Task description |
Copy the passage on causes of stress from "External Physical Stressors" up to and including "or abusive relationships.", word for word.

Extract provided section start

Causes of Stress

Stress arises when a situation is perceived as stressful. Stress is often associated with situations that you find difficult to handle. How you view things also affects your stress level. If you have
very high expectations, chances are that you will experience more than your fair share of stress.

Take some time to think about the things that stresses you.

Stress may be linked to external factors such as:

  • the state of the world, the country, or any community to which you belong
  • unpredictable events
  • the environment in which you live or work
  • work itself
  • family

Stress can also come from your own:

  • irresponsible behaviour
  • poor health habits
  • negative attitudes and feelings
  • unrealistic expectations
  • perfectionism

The issues that create stress are termed as stressors. There are two kinds of stressors, viz. –

  • External Stressors
       physical environment
       social interaction with people
       life events which you have no control over (death in the family)

  • Internal Stressors
       personal lifestyle choice
       personality traits
       Individual thought process (negativity, over-analyzing, etc.)

External Physical Stressors include unpleasant environmental conditions such as pain, hot or cold temperatures, infections or inflammation.

External psychological Stressors are such things as poor working conditions or abusive relationships.

Extract provided section end
Data supplied section start

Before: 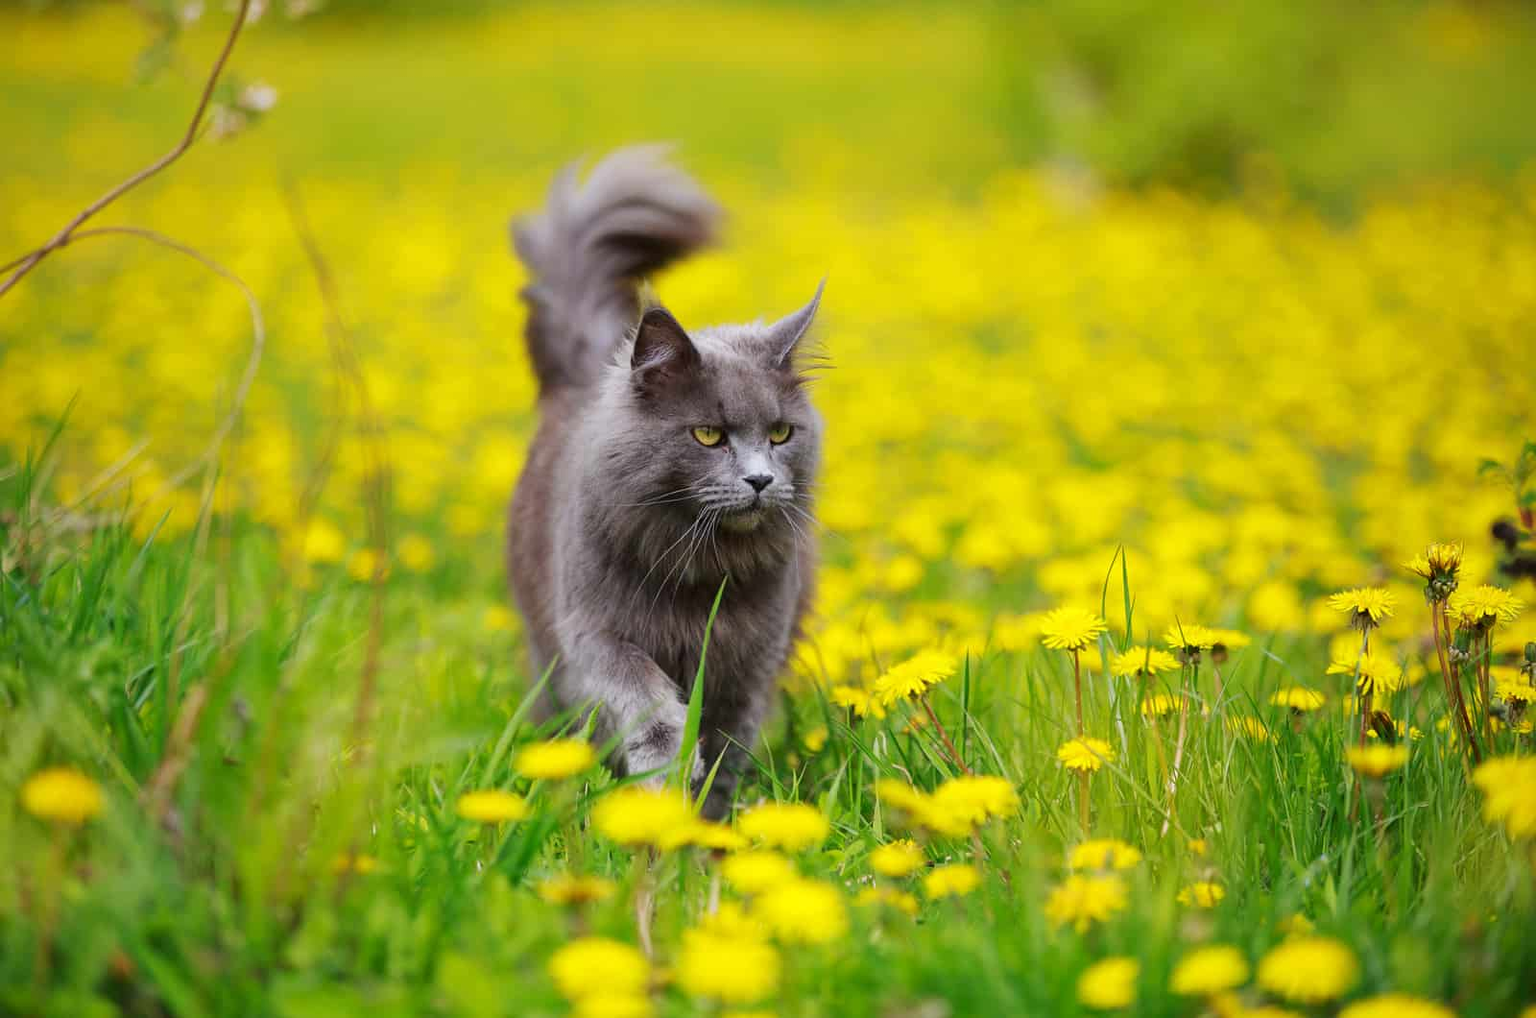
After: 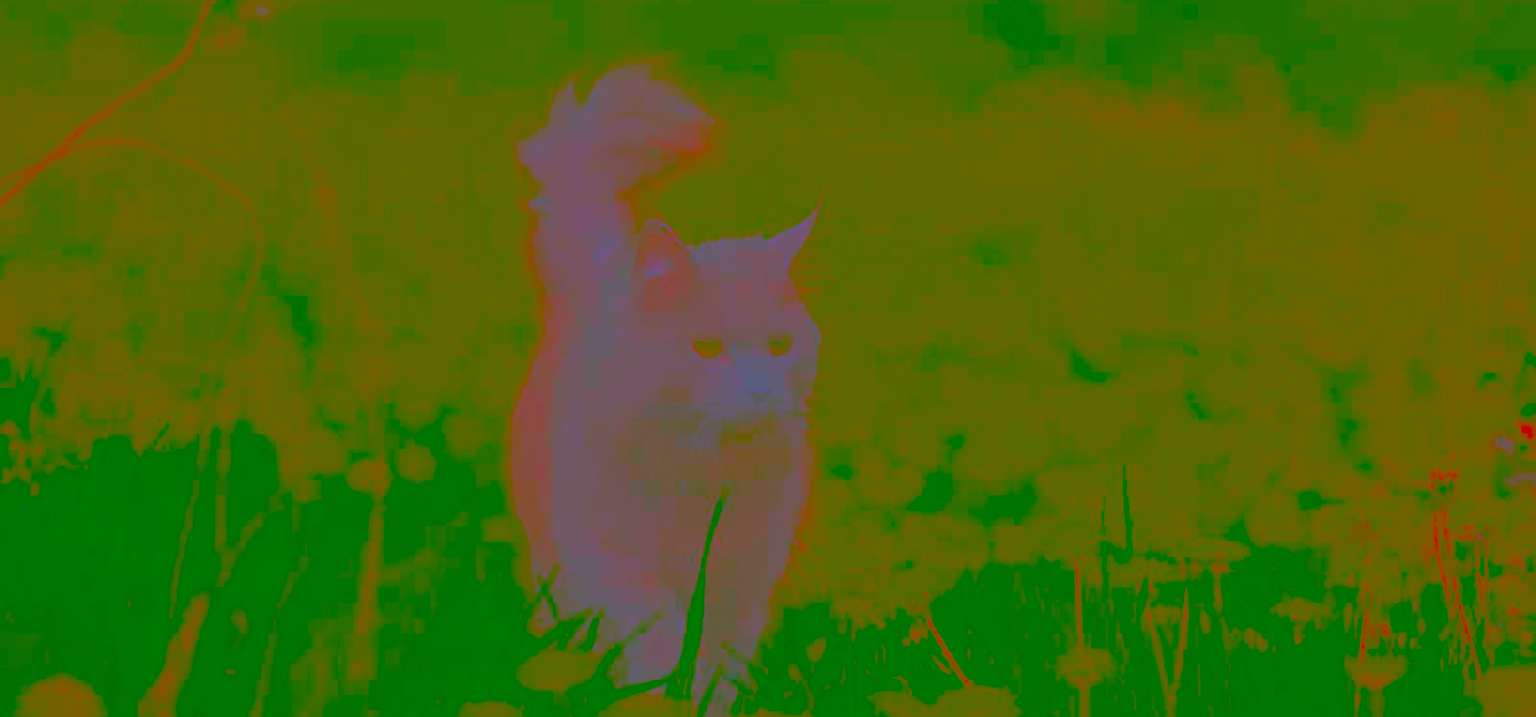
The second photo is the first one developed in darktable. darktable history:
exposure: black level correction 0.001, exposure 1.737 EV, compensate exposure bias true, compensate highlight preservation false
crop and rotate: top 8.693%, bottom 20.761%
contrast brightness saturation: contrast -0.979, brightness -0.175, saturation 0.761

Data supplied section end

Answer |
External Physical Stressors include unpleasant environmental conditions such as pain, hot or cold temperatures, infections or inflammation.

External psychological Stressors are such things as poor working conditions or abusive relationships.